━━━ Dataset extract

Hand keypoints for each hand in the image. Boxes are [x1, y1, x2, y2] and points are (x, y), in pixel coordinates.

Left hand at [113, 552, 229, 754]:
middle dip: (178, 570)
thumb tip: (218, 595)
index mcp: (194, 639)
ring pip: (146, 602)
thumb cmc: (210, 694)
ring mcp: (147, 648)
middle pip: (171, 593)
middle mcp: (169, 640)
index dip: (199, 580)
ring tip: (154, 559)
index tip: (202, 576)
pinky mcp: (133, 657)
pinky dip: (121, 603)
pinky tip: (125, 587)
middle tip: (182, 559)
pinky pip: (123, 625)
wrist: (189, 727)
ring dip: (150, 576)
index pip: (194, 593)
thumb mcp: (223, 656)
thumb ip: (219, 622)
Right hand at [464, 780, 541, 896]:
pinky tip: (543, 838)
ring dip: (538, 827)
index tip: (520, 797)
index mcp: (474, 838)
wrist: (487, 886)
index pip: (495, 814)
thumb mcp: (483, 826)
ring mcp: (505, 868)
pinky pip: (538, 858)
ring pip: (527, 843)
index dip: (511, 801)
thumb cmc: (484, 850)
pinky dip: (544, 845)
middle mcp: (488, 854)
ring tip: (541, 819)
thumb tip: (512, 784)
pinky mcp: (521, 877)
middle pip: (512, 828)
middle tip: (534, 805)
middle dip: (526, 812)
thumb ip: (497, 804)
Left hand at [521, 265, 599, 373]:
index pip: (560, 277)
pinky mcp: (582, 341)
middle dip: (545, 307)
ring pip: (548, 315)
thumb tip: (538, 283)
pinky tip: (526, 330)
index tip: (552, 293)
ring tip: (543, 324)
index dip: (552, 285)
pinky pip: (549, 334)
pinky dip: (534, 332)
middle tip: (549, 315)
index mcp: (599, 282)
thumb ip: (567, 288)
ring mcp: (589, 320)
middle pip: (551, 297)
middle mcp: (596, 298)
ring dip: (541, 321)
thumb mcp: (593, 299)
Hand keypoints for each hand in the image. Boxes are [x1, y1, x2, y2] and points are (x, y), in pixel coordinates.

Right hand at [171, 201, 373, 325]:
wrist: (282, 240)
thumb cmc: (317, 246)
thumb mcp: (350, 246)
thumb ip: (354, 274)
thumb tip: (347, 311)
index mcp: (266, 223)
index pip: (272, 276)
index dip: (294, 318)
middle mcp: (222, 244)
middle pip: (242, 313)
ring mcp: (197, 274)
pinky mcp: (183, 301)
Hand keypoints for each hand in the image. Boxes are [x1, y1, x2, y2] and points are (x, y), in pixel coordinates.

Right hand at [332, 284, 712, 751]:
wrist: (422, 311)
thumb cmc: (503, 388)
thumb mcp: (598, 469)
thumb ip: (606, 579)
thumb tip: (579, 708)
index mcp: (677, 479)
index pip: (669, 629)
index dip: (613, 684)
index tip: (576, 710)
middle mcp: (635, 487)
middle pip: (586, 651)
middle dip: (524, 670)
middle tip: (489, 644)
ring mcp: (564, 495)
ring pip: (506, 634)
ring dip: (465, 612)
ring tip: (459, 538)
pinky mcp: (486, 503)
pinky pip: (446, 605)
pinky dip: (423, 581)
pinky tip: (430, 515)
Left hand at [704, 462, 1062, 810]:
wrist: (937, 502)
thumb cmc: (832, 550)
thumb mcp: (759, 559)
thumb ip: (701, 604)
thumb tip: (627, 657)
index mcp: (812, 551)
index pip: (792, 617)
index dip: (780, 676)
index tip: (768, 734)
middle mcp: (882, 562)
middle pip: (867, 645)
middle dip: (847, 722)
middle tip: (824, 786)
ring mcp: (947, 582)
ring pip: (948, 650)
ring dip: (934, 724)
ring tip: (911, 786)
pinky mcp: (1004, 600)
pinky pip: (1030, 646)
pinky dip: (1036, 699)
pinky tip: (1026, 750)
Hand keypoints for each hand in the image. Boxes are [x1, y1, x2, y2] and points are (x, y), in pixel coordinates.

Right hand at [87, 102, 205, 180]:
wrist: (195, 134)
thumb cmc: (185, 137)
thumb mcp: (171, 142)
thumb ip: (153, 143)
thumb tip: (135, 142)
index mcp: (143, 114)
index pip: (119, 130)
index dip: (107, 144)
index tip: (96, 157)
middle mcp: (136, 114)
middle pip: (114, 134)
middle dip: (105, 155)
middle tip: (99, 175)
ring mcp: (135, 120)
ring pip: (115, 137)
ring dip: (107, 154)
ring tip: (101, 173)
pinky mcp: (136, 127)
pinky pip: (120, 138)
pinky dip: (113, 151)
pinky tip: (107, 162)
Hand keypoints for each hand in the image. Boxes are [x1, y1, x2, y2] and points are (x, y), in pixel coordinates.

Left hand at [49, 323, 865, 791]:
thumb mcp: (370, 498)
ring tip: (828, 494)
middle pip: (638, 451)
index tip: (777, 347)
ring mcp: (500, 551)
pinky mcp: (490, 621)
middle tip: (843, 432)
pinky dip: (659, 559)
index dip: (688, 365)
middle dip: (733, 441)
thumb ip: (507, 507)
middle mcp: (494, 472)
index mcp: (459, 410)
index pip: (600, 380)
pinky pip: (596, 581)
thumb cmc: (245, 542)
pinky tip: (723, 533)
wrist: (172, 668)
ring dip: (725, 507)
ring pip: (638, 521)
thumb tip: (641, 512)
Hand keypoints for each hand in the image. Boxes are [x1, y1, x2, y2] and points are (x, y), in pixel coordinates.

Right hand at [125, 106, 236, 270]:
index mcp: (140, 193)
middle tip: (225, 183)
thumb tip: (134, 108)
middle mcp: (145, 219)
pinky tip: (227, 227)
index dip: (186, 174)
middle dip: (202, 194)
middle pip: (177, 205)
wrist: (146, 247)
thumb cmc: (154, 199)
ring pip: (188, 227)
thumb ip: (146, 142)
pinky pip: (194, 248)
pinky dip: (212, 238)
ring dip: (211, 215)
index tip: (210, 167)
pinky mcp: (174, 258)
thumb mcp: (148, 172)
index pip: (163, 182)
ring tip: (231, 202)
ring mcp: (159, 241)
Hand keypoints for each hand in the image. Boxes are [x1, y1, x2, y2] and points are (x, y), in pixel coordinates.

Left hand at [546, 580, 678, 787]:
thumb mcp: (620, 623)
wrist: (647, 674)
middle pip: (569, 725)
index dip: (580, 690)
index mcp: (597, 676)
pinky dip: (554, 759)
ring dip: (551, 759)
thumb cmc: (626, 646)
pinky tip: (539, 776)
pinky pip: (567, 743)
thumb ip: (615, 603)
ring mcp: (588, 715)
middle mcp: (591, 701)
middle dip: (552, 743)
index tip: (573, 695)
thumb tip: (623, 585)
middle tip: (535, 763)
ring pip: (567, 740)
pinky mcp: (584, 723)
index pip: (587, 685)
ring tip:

━━━━━━

Task prompt>
Reproduce each record above exactly, keeping every word as it stands.

Result for this exercise>
Hand keypoints for each hand in the image. Boxes are [x1, y1, x2, y2] and points are (x, y), in pixel coordinates.

Left hand at [113, 552, 229, 754]:
middle dip: (178, 570)
thumb tip: (218, 595)
index mcp: (194, 639)
ring pip: (146, 602)
thumb cmc: (210, 694)
ring mcp: (147, 648)
middle pip: (171, 593)
middle mcp: (169, 640)
index dip: (199, 580)
ring tip: (154, 559)
index tip: (202, 576)
pinky mcp: (133, 657)
pinky dip: (121, 603)
pinky tip: (125, 587)
middle tip: (182, 559)
pinky pip: (123, 625)
wrist: (189, 727)
ring dip: (150, 576)
index pip: (194, 593)
thumb mcp: (223, 656)
thumb ip: (219, 622)
Right hand at [464, 780, 541, 896]:
pinky tip: (543, 838)
ring dip: (538, 827)
index tip: (520, 797)
index mcp: (474, 838)
wrist: (487, 886)
index pip: (495, 814)
thumb mcp: (483, 826)
ring mcp: (505, 868)
pinky pip: (538, 858)
ring pip: (527, 843)
index dip: (511, 801)
thumb cmc: (484, 850)
pinky dip: (544, 845)
middle mcp: (488, 854)
ring tip: (541, 819)
thumb tip: (512, 784)
pinky mcp: (521, 877)
middle pip: (512, 828)
middle tip: (534, 805)
middle dip: (526, 812)
thumb ip: (497, 804)
Left hand at [521, 265, 599, 373]:
index pip: (560, 277)
pinky mcp: (582, 341)
middle dip: (545, 307)
ring pip: (548, 315)
thumb tip: (538, 283)
pinky tip: (526, 330)
index tip: (552, 293)
ring tip: (543, 324)
index dip: (552, 285)
pinky pip: (549, 334)
pinky dip: (534, 332)
middle tip: (549, 315)
index mcp: (599, 282)
thumb ip: (567, 288)
ring mcp: (589, 320)
middle pip: (551, 297)
middle mcp: (596, 298)
ring dip: (541, 321)
thumb mcp: (593, 299)
Hand keypoints for each hand in the image. Boxes are [x1, y1, x2, y2] and points are (x, y), in pixel coordinates.

Right hand at [171, 201, 373, 325]:
wrist: (282, 240)
thumb cmc: (317, 246)
thumb mcp: (350, 246)
thumb ip: (354, 274)
thumb tip: (347, 311)
index mcp: (266, 223)
index pip: (272, 276)
index dip: (294, 318)
middle mcp: (222, 244)
middle pip: (242, 313)
ring mcp: (197, 274)
pinky mcp: (183, 301)
Hand keypoints for each hand in the image. Boxes are [x1, y1, x2, y2] and points are (x, y), in pixel coordinates.

Right hand at [332, 284, 712, 751]:
wrist: (422, 311)
thumb cmc: (503, 388)
thumb mcp: (598, 469)
thumb ip: (606, 579)
thumb tip: (579, 708)
index mcp: (677, 479)
index pip: (669, 629)
index dip: (613, 684)
index tip: (576, 710)
middle mcp: (635, 487)
middle pip: (586, 651)
middle dip: (524, 670)
middle tip: (489, 644)
ring mcp: (564, 495)
ring pip: (506, 634)
ring dip: (465, 612)
ring tip: (459, 538)
pinky mcp: (486, 503)
pinky pip: (446, 605)
pinky dip: (423, 581)
pinky tip: (430, 515)
Left hand at [704, 462, 1062, 810]:
wrist: (937, 502)
thumb cmc: (832, 550)
thumb mcp: (759, 559)
thumb ip: (701, 604)
thumb tip: (627, 657)
index mcp: (812, 551)
index pip: (792, 617)
index dip: (780, 676)
index tip: (768, 734)
middle mcp: (882, 562)
middle pip: (867, 645)
middle dip: (847, 722)
middle tip: (824, 786)
ring mcp: (947, 582)
ring pip: (948, 650)
ring dip: (934, 724)
ring tip: (911, 786)
pinky mcp: (1004, 600)
pinky pip: (1030, 646)
pinky dip: (1036, 699)
pinky tip: (1026, 750)
Hand keypoints for each hand in the image. Boxes are [x1, y1, x2, y2] and points are (x, y), in pixel coordinates.

Right hand at [87, 102, 205, 180]:
wrist: (195, 134)
thumb cmc: (185, 137)
thumb mcp: (171, 142)
thumb ip: (153, 143)
thumb tip: (135, 142)
index mcp: (143, 114)
index pip: (119, 130)
index dip: (107, 144)
index tip: (96, 157)
middle mcp: (136, 114)
middle pip: (114, 134)
middle dip: (105, 155)
middle tip: (99, 175)
ring mcp: (135, 120)
ring pip: (115, 137)
ring dip: (107, 154)
ring tip: (101, 173)
pinky mcp: (136, 127)
pinky pip: (120, 138)
pinky dip: (113, 151)
pinky tip: (107, 162)
Hand keypoints for each hand in the image. Boxes are [x1, y1, x2, y2] and points are (x, y), in pixel coordinates.

Left hand at [49, 323, 865, 791]:
thumb mcp: (370, 498)
ring tip: (828, 494)
middle pip: (638, 451)
index tip: (777, 347)
ring mcp: (500, 551)
pinky mcp: (490, 621)
middle tip: (843, 432)
pinky dip: (659, 559)
index dip: (688, 365)
middle dip: (733, 441)
thumb ip: (507, 507)
middle mcp: (494, 472)
index mcp: (459, 410)
index pip: (600, 380)
pinky pip: (596, 581)
thumb cmc: (245, 542)
pinky tip: (723, 533)
wrist: (172, 668)
ring dip: (725, 507)
ring pip: (638, 521)
thumb tip: (641, 512)
Hand keypoints for each hand in the image. Boxes are [x1, y1, x2, y2] and points are (x, y), in pixel coordinates.

Right hand at [125, 106, 236, 270]:
index mcp: (140, 193)
middle tip: (225, 183)
thumb tip: (134, 108)
middle mcp: (145, 219)
pinky tip: (227, 227)
index dip: (186, 174)
middle dip: (202, 194)
middle pip: (177, 205)
wrist: (146, 247)
thumb cmc: (154, 199)
ring pip: (188, 227)
thumb ip: (146, 142)
pinky pip: (194, 248)
pinky dip: (212, 238)
ring dip: (211, 215)
index tip: (210, 167)
pinky mcp: (174, 258)
thumb mcp: (148, 172)
index pip: (163, 182)
ring tip: (231, 202)
ring mcp: (159, 241)
Hand keypoints for each hand in the image. Boxes are [x1, y1, x2, y2] and points are (x, y), in pixel coordinates.

Left hand at [546, 580, 678, 787]:
thumb mcp: (620, 623)
wrist: (647, 674)
middle pip: (569, 725)
index dip: (580, 690)
index mcp: (597, 676)
pinky dip: (554, 759)
ring dip: (551, 759)
thumb cmc: (626, 646)
pinky tip: (539, 776)
pinky pip: (567, 743)
thumb ip: (615, 603)
ring mcp: (588, 715)
middle mcp: (591, 701)
middle dip: (552, 743)
index tip: (573, 695)
thumb tip: (623, 585)
middle tip: (535, 763)
ring pip: (567, 740)
pinky mcp: (584, 723)
index pip: (587, 685)
ring tip:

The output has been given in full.